[Passage Boundary: Start]

Internet privacy: a contradiction in terms?
by Beth Givens, Privacy Rights Clearinghouse, San Diego Union-Tribune
You’ve no doubt heard the statement by former Sun Microsystems CEO Scott McNealy, ‘You have no privacy anyway. Get over it.’ His remark has launched many a lively debate.
At the Privacy Rights Clearinghouse, we often hear from individuals who are frustrated or even angered by such statements and the business practices they perpetuate. While it is challenging to take the many steps necessary to protect one’s privacy online ‘ for a result that is far from ideal ‘ we are not convinced it’s a lost cause. There is simply too much at stake.
Individuals are increasingly using the Internet as their primary information source, often seeking information on sensitive matters such as finances, health, personal relationships, divorce, sexuality, workplace difficulties and legal conflicts.
But few individuals realize the extent to which they are being tracked by companies that create rich profiles of their web-browsing activities. The 2010 Wall Street Journal series, ‘What They Know,’ reported that the nation’s top 50 websites installed an average of 64 pieces of tracking technology onto each visitor’s computer. Tracking tools go beyond the cookies many of us routinely delete. Some companies deploy ‘Flash cookies’ or other ‘supercookies’ that are not only extremely difficult to delete but can also be used to reinstall cookies that a user has removed.
Such data-gathering and profiling activities are largely invisible, except that they can result in the real-time display of behaviorally targeted ads. You might ask, ‘What’s the harm in receiving ads based on my web-surfing history’? In a legislative primer presented to members of Congress by 10 organizations, including ours, several potentially harmful effects of behavioral tracking and targeting were identified: (1) targeting economically distressed individuals with payday loans and subprime mortgages; (2) sending ads for bogus cures to individuals with serious medical conditions; (3) engaging in discriminatory pricing in which some people are offered products or services at higher prices than others; and (4) targeting children who lack the judgment capacity of adults. Further, profiles compiled originally for the ad industry may be sold to non-advertising third parties such as insurance companies.

[Passage Boundary: End]
[Information shown Boundary: Start]

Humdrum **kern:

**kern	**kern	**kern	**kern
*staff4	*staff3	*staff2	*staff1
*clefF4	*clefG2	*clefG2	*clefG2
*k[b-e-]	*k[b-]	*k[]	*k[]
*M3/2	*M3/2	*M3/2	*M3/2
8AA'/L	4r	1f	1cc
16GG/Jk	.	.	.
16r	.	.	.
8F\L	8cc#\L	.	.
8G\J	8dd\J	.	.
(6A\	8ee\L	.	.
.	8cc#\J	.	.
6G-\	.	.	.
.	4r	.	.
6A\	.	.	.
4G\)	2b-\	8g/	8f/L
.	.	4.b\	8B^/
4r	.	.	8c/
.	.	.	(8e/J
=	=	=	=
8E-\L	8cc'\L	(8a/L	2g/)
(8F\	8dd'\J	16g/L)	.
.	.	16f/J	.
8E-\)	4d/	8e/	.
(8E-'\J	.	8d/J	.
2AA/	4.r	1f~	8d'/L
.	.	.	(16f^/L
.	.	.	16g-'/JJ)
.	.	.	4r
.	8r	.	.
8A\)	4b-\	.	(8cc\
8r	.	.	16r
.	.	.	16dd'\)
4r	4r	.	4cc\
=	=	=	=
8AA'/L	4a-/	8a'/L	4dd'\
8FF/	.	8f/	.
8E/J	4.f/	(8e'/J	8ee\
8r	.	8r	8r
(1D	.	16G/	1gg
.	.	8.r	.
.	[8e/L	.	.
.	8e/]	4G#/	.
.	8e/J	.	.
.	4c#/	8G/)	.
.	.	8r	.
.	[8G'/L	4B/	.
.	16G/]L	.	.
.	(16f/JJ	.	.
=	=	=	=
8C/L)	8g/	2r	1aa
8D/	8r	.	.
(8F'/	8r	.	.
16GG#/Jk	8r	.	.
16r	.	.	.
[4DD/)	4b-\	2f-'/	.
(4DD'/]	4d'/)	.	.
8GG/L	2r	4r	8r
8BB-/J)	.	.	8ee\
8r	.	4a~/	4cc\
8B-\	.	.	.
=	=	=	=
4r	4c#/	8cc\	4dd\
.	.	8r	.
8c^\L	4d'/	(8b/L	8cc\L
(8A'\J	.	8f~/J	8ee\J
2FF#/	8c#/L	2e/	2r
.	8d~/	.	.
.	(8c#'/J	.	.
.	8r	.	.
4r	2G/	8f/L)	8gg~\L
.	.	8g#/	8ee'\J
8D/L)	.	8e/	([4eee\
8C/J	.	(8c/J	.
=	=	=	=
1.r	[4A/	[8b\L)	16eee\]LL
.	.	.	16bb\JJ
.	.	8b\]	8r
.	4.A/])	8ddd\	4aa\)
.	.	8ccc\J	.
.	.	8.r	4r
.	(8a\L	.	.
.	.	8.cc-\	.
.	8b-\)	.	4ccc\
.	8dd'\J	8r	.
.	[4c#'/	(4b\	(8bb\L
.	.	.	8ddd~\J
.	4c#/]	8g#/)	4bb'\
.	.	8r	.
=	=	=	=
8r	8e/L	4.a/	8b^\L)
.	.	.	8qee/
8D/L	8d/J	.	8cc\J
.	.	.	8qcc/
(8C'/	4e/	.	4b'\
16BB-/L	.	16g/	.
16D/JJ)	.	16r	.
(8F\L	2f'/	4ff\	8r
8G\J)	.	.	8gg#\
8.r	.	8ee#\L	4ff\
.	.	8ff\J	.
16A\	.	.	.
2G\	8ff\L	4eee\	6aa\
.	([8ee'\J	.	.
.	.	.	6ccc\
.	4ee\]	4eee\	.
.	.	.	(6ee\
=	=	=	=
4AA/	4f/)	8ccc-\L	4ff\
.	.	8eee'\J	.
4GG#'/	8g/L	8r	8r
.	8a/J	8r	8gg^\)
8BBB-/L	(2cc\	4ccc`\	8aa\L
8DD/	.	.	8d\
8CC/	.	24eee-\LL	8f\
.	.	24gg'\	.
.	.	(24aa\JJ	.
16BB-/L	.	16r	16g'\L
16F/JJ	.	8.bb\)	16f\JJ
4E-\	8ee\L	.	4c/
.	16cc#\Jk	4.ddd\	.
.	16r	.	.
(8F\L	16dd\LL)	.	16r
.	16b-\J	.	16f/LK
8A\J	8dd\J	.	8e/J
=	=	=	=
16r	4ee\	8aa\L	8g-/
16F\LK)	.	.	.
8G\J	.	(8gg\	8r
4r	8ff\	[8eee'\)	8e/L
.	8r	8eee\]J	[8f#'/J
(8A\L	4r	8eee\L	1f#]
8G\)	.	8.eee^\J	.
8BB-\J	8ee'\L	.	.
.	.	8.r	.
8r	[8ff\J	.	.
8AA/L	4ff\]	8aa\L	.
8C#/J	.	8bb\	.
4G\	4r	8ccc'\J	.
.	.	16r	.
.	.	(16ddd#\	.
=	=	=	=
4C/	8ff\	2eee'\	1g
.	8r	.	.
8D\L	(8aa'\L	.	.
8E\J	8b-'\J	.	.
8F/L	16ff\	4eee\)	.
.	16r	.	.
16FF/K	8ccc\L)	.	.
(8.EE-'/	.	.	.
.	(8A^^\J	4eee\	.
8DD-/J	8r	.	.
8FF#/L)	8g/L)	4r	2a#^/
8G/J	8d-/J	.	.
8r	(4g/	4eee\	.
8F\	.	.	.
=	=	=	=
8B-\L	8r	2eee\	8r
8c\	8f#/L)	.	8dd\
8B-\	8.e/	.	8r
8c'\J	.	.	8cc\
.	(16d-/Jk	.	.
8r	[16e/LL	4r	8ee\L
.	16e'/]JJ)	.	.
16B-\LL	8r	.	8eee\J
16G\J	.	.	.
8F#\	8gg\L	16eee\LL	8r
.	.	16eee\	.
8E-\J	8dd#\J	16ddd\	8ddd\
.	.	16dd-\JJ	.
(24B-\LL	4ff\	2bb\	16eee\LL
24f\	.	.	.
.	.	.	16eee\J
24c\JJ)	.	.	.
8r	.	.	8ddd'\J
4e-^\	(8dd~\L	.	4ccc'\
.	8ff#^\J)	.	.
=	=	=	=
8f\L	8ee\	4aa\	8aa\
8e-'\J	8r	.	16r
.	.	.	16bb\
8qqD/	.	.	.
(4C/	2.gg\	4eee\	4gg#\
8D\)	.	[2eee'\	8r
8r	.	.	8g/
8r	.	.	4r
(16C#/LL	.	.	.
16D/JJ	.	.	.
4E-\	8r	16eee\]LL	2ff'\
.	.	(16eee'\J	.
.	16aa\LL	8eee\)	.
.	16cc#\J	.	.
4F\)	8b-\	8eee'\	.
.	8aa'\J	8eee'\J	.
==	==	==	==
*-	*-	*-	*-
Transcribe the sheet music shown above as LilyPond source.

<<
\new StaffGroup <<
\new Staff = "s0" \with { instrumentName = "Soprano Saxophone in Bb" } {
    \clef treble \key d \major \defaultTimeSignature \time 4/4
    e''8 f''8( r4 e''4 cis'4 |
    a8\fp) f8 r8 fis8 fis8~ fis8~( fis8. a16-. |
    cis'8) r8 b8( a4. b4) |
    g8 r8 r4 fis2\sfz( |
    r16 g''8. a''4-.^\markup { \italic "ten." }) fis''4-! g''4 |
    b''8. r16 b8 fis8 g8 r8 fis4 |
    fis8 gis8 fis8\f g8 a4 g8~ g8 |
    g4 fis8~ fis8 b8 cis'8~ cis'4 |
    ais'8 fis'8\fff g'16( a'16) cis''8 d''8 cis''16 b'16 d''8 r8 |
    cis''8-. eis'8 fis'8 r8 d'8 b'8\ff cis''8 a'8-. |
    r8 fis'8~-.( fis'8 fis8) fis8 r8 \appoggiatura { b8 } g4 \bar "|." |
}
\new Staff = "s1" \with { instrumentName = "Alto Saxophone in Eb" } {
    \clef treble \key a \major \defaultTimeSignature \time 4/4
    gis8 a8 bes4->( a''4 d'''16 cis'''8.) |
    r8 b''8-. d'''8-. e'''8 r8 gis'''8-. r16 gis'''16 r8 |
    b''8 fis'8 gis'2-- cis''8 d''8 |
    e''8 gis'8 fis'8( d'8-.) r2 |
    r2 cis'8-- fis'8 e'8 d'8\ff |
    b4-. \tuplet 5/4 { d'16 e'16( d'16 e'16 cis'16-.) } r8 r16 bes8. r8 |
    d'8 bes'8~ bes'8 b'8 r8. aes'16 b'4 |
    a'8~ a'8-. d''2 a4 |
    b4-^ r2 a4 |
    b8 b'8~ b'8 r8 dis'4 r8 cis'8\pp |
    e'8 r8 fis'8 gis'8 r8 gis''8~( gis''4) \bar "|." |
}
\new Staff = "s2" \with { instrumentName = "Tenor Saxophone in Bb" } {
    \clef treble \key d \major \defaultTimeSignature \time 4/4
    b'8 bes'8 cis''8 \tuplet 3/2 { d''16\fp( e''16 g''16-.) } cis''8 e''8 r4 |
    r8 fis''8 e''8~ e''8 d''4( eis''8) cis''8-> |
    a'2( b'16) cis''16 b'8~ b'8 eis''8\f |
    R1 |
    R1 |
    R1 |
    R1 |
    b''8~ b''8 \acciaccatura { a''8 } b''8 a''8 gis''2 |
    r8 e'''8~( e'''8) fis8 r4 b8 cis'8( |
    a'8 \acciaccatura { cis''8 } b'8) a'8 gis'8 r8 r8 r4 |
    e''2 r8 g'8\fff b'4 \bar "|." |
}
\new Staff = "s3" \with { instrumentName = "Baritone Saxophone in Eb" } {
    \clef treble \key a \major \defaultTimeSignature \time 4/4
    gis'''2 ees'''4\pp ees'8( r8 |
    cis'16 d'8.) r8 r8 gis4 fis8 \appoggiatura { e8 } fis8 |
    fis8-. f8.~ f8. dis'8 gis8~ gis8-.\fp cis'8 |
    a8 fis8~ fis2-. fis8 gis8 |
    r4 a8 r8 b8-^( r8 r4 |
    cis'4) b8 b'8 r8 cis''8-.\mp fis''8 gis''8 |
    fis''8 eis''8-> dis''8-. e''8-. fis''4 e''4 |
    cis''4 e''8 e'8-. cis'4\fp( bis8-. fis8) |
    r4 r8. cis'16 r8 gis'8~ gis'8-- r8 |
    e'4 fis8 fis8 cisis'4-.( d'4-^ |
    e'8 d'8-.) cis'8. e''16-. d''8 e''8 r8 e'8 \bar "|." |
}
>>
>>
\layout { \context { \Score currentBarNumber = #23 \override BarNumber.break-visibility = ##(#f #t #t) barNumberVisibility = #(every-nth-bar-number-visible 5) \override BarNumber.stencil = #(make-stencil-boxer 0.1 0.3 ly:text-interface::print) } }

[Information shown Boundary: End]

* _Exercises_
A. In the article on Internet privacy, what average number of pieces of tracking technology did the nation's top 50 websites install onto each visitor's computer, according to the 2010 Wall Street Journal series?
B. Summarize the article on Internet privacy in two sentences.
C. Write a continuation of the article on Internet privacy, beginning after its final sentence.
The listing has no connection to the article on Internet privacy.

* _Exercise results_
A. An average of 64 pieces of tracking technology.

B. Although people increasingly use the Internet to seek information on sensitive matters, few realize how extensively companies track their web browsing, using tools such as hard-to-delete "supercookies" to build rich profiles. This largely invisible profiling can lead to harmful practices, including targeting economically distressed people with payday loans, offering bogus cures to the seriously ill, discriminatory pricing, targeting children, and selling profiles to third parties such as insurance companies.

C.
Harms aside, let’s not forget, simply, the right to privacy. The definition of privacy that guides my organization’s work is the ability of individuals to control the use of their personal information. Everyone has a different comfort level regarding the collection and use of their personal information. We believe individuals’ choices must be respected, no questions asked.
In the online world, this translates into a ‘do not track’ mechanism across all browsers that individuals may easily use to express their online tracking preferences. Such measures have served as a recent topic of discussion in Congress, the California Legislature, and at the Federal Trade Commission. The online advertising industry is lobbying aggressively for a self-regulatory approach rather than a requirement in law or regulation. We are skeptical, however, given that self-regulation has historically failed to adequately protect consumers.
Industry representatives argue that the Internet cannot remain free if people can effectively say ‘no’ to tracking and behaviorally targeted ads. We recommend giving people a choice. If individuals see the value of behaviorally targeted ads, they can affirmatively opt in. If they do not, online advertisers can continue with more traditional yet still lucrative practices, such as contextual ads.
Industry is also quick to point out that online data-gathering resulting in behaviorally targeted ads does not involve personally identifiable data. However, studies show that robust profiles generated from anonymous data can be matched with other data sources, offline and online, to determine individuals’ identities. These days, the anonymity argument is largely a myth.
Another myth is that young people are not concerned about privacy. These ‘digital natives’ have not known a world without the Internet, so the argument goes, and they are not worried about their personal information being revealed online. However, a 2009 academic survey found there are no significant differences between young adults and older individuals regarding online privacy concerns. While some believe that in a generation or two, concerns about online privacy will vanish, we at the Privacy Rights Clearinghouse are not so quick to accept that argument.
In closing, effective online privacy protection requires a multipronged approach involving policymakers, industry, nonprofits and consumers. It must not be lost to bogus arguments and unfounded myths.